# [What you will do]
Copy each line below exactly and leave the pictures out.

# [Given records]
|---|

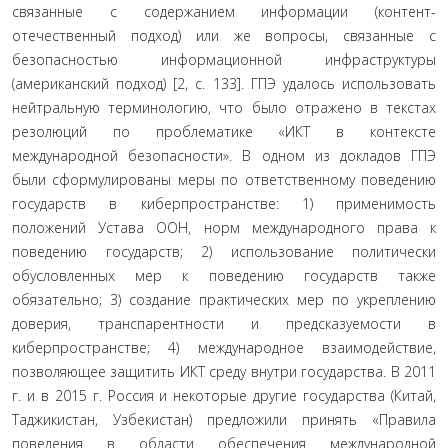
связанные с содержанием информации (контент-
отечественный подход) или же во­просы, связанные с
безопасностью информационной ин­фраструктуры
(американский подход) [2, c. 133]. ГПЭ уда­лось использовать
нейтральную терминологию, что было отражено в текстах
резолюций по проблематике «ИКТ в контексте
международной безопасности». В одном из докладов ГПЭ
были сформулированы меры по ответ­ственному поведению
государств в киберпространстве: 1) применимость
положений Устава ООН, норм междуна­родного права к
поведению государств; 2) использование политически
обусловленных мер к поведению государств также
обязательно; 3) создание практических мер по укре­плению
доверия, транспарентности и предсказуемости в
киберпространстве; 4) международное взаимодействие,
позволяющее защитить ИКТ среду внутри государства. В 2011
г. и в 2015 г. Россия и некоторые другие государства (Китай,
Таджикистан, Узбекистан) предложили принять «Правила
поведения в области обеспечения междуна­родной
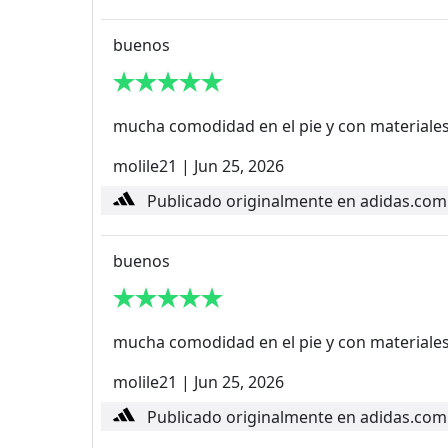
buenos
mucha comodidad en el pie y con materiales
molile21
|
Jun 25, 2026
Publicado originalmente en adidas.com
buenos
mucha comodidad en el pie y con materiales
molile21
|
Jun 25, 2026
Publicado originalmente en adidas.com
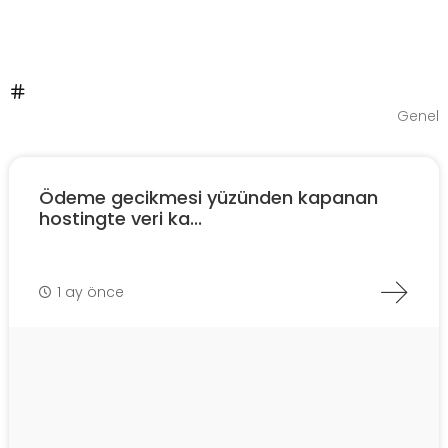
Genel
Ödeme gecikmesi yüzünden kapanan
hostingte veri ka...
1 ay önce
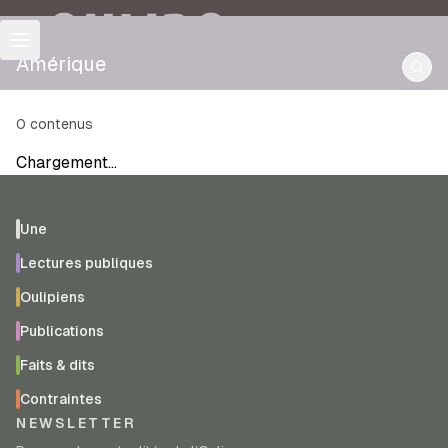
OULIPO
Amérique
0
contenus
Chargement…
Une
Lectures publiques
Oulipiens
Publications
Faits & dits
Contraintes
NEWSLETTER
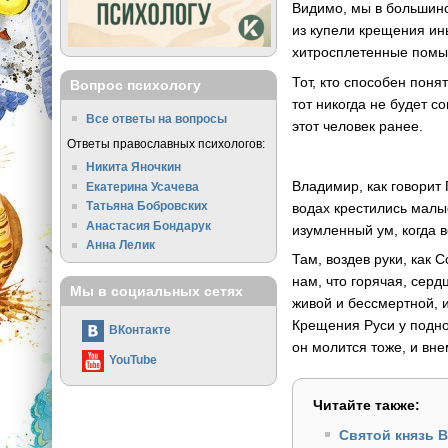
Видимо, мы в большинс
из купели крещения ин
хитросплетенные помыс
Тот, кто способен поня
Вопрос психологу
тот никогда не будет с
Все ответы на вопросы
этот человек ранее.
Ответы православных психологов:
Никита Яночкин
Владимир, как говорит
Екатерина Усачева
Татьяна Бобровских
водах крестились малы
Анастасия Бондарук
изумленный ум, когда 
Анна Лелик
Там, воздев руки, как
нам, что горячая, сер
Мы в социальных сетях
живой и бессмертной, и
Крещения Руси у подно
ВКонтакте
он молится тоже, и вне
YouTube
Читайте также:
Святой князь 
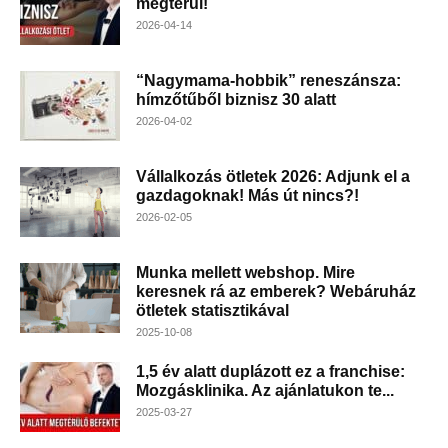
megtérül!
2026-04-14
“Nagymama-hobbik” reneszánsza:
hímzőtűből biznisz 30 alatt
2026-04-02
Vállalkozás ötletek 2026: Adjunk el a
gazdagoknak! Más út nincs?!
2026-02-05
Munka mellett webshop. Mire
keresnek rá az emberek? Webáruház
ötletek statisztikával
2025-10-08
1,5 év alatt duplázott ez a franchise:
Mozgásklinika. Az ajánlatukon te...
2025-03-27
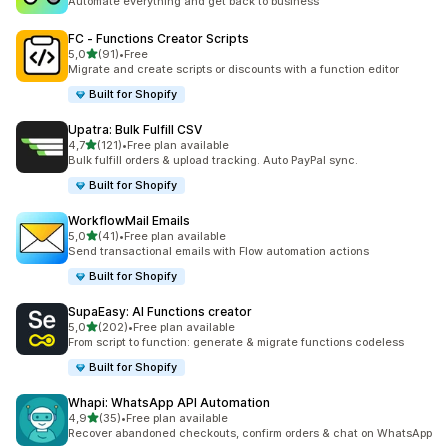
Automate everything and get back to business
FC ‑ Functions Creator Scripts
z 5 hvězd
5,0
(91)
•
Free
Celkový počet recenzí: 91
Migrate and create scripts or discounts with a function editor
Built for Shopify
Upatra: Bulk Fulfill CSV
z 5 hvězd
4,7
(121)
•
Free plan available
Celkový počet recenzí: 121
Bulk fulfill orders & upload tracking. Auto PayPal sync.
Built for Shopify
WorkflowMail Emails
z 5 hvězd
5,0
(41)
•
Free plan available
Celkový počet recenzí: 41
Send transactional emails with Flow automation actions
Built for Shopify
SupaEasy: AI Functions creator
z 5 hvězd
5,0
(202)
•
Free plan available
Celkový počet recenzí: 202
From script to function: generate & migrate functions codeless
Built for Shopify
Whapi: WhatsApp API Automation
z 5 hvězd
4,9
(35)
•
Free plan available
Celkový počet recenzí: 35
Recover abandoned checkouts, confirm orders & chat on WhatsApp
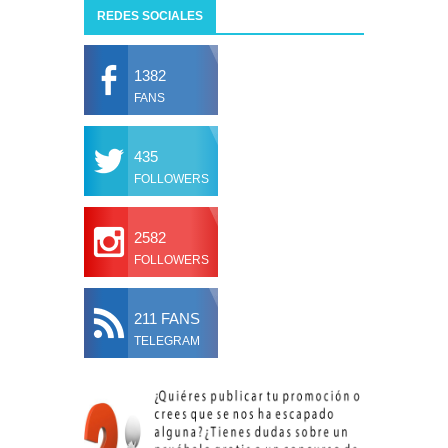
REDES SOCIALES
1382
FANS
435
FOLLOWERS
2582
FOLLOWERS
211 FANS
TELEGRAM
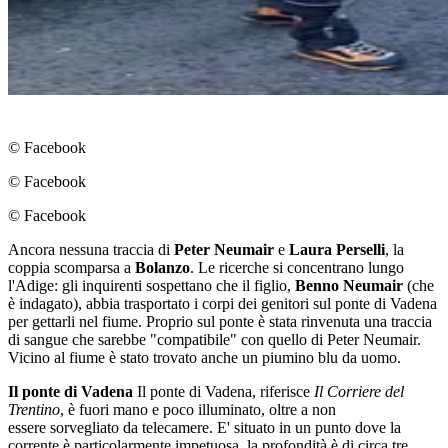
© Facebook
© Facebook
© Facebook
Ancora nessuna traccia di
Peter Neumair
e
Laura Perselli
, la
coppia scomparsa a
Bolanzo
. Le ricerche si concentrano lungo
l'Adige: gli inquirenti sospettano che il figlio,
Benno Neumair
(che
è indagato), abbia trasportato i corpi dei genitori sul ponte di Vadena
per gettarli nel fiume. Proprio sul ponte è stata rinvenuta una traccia
di sangue che sarebbe "compatibile" con quello di Peter Neumair.
Vicino al fiume è stato trovato anche un piumino blu da uomo.
Il ponte di Vadena
Il ponte di Vadena, riferisce
Il Corriere del
Trentino
, è fuori mano e poco illuminato, oltre a non
essere sorvegliato da telecamere. E' situato in un punto dove la
corrente è particolarmente impetuosa, la profondità è di circa tre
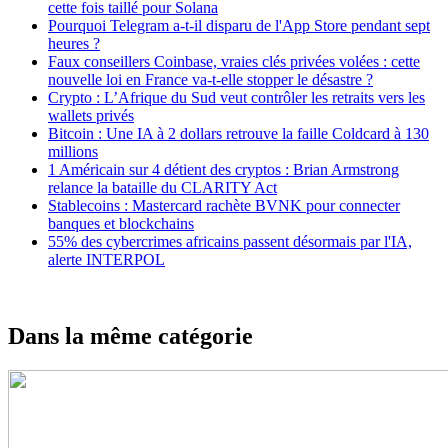
cette fois taillé pour Solana
Pourquoi Telegram a-t-il disparu de l'App Store pendant sept
heures ?
Faux conseillers Coinbase, vraies clés privées volées : cette
nouvelle loi en France va-t-elle stopper le désastre ?
Crypto : L’Afrique du Sud veut contrôler les retraits vers les
wallets privés
Bitcoin : Une IA à 2 dollars retrouve la faille Coldcard à 130
millions
1 Américain sur 4 détient des cryptos : Brian Armstrong
relance la bataille du CLARITY Act
Stablecoins : Mastercard rachète BVNK pour connecter
banques et blockchains
55% des cybercrimes africains passent désormais par l'IA,
alerte INTERPOL
Dans la même catégorie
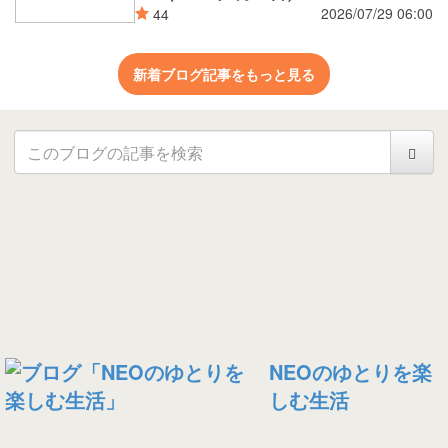
2026/07/29 06:00
44
新着ブログ記事をもっと見る
NEOのゆとりを楽
しむ生活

|---|

# [Solution to this exercise]
связанные с содержанием информации (контент-
отечественный подход) или же во­просы, связанные с
безопасностью информационной ин­фраструктуры
(американский подход) [2, c. 133]. ГПЭ уда­лось использовать
нейтральную терминологию, что было отражено в текстах
резолюций по проблематике «ИКТ в контексте
международной безопасности». В одном из докладов ГПЭ
были сформулированы меры по ответ­ственному поведению
государств в киберпространстве: 1) применимость
положений Устава ООН, норм междуна­родного права к
поведению государств; 2) использование политически
обусловленных мер к поведению государств также
обязательно; 3) создание практических мер по укре­плению
доверия, транспарентности и предсказуемости в
киберпространстве; 4) международное взаимодействие,
позволяющее защитить ИКТ среду внутри государства. В 2011
г. и в 2015 г. Россия и некоторые другие государства (Китай,
Таджикистан, Узбекистан) предложили принять «Правила
поведения в области обеспечения междуна­родной
buenos
mucha comodidad en el pie y con materiales
molile21
|
Jun 25, 2026
Publicado originalmente en adidas.com
buenos
mucha comodidad en el pie y con materiales
molile21
|
Jun 25, 2026
Publicado originalmente en adidas.com
Genel
Ödeme gecikmesi yüzünden kapanan
hostingte veri ka...
1 ay önce
OULIPO
Amérique
0
contenus
Chargement…
Une
Lectures publiques
Oulipiens
Publications
Faits & dits
Contraintes
NEWSLETTER
Видимо, мы в большинс
из купели крещения ин
хитросплетенные помыс
Тот, кто способен поня
Вопрос психологу
тот никогда не будет с
Все ответы на вопросы
этот человек ранее.
Ответы православных психологов:
Никита Яночкин
Владимир, как говорит
Екатерина Усачева
Татьяна Бобровских
водах крестились малы
Анастасия Бондарук
изумленный ум, когда 
Анна Лелик
Там, воздев руки, как
нам, что горячая, сер
Мы в социальных сетях
живой и бессмертной, и
Крещения Руси у подно
ВКонтакте
он молится тоже, и вне
YouTube
Читайте также:
Святой князь 
megtérül!
2026-04-14
“Nagymama-hobbik” reneszánsza:
hímzőtűből biznisz 30 alatt
2026-04-02
Vállalkozás ötletek 2026: Adjunk el a
gazdagoknak! Más út nincs?!
2026-02-05
Munka mellett webshop. Mire
keresnek rá az emberek? Webáruház
ötletek statisztikával
2025-10-08
1,5 év alatt duplázott ez a franchise:
Mozgásklinika. Az ajánlatukon te...
2025-03-27
Automate everything and get back to business
FC ‑ Functions Creator Scripts
z 5 hvězd
5,0
(91)
•
Free
Celkový počet recenzí: 91
Migrate and create scripts or discounts with a function editor
Built for Shopify
Upatra: Bulk Fulfill CSV
z 5 hvězd
4,7
(121)
•
Free plan available
Celkový počet recenzí: 121
Bulk fulfill orders & upload tracking. Auto PayPal sync.
Built for Shopify
WorkflowMail Emails
z 5 hvězd
5,0
(41)
•
Free plan available
Celkový počet recenzí: 41
Send transactional emails with Flow automation actions
Built for Shopify
SupaEasy: AI Functions creator
z 5 hvězd
5,0
(202)
•
Free plan available
Celkový počet recenzí: 202
From script to function: generate & migrate functions codeless
Built for Shopify
Whapi: WhatsApp API Automation
z 5 hvězd
4,9
(35)
•
Free plan available
Celkový počet recenzí: 35
Recover abandoned checkouts, confirm orders & chat on WhatsApp
REDES SOCIALES
1382
FANS
435
FOLLOWERS
2582
FOLLOWERS
211 FANS
TELEGRAM
© Facebook
© Facebook
© Facebook
Ancora nessuna traccia di
Peter Neumair
e
Laura Perselli
, la
coppia scomparsa a
Bolanzo
. Le ricerche si concentrano lungo
l'Adige: gli inquirenti sospettano che il figlio,
Benno Neumair
(che
è indagato), abbia trasportato i corpi dei genitori sul ponte di Vadena
per gettarli nel fiume. Proprio sul ponte è stata rinvenuta una traccia
di sangue che sarebbe "compatibile" con quello di Peter Neumair.
Vicino al fiume è stato trovato anche un piumino blu da uomo.
Il ponte di Vadena
Il ponte di Vadena, riferisce
Il Corriere del
Trentino
, è fuori mano e poco illuminato, oltre a non
essere sorvegliato da telecamere. E' situato in un punto dove la
corrente è particolarmente impetuosa, la profondità è di circa tre
cette fois taillé pour Solana
Pourquoi Telegram a-t-il disparu de l'App Store pendant sept
heures ?
Faux conseillers Coinbase, vraies clés privées volées : cette
nouvelle loi en France va-t-elle stopper le désastre ?
Crypto : L’Afrique du Sud veut contrôler les retraits vers les
wallets privés
Bitcoin : Une IA à 2 dollars retrouve la faille Coldcard à 130
millions
1 Américain sur 4 détient des cryptos : Brian Armstrong
relance la bataille du CLARITY Act
Stablecoins : Mastercard rachète BVNK pour connecter
banques et blockchains
55% des cybercrimes africains passent désormais par l'IA,
alerte INTERPOL
Dans la même catégorie
2026/07/29 06:00
44
新着ブログ記事をもっと見る
NEOのゆとりを楽
しむ生活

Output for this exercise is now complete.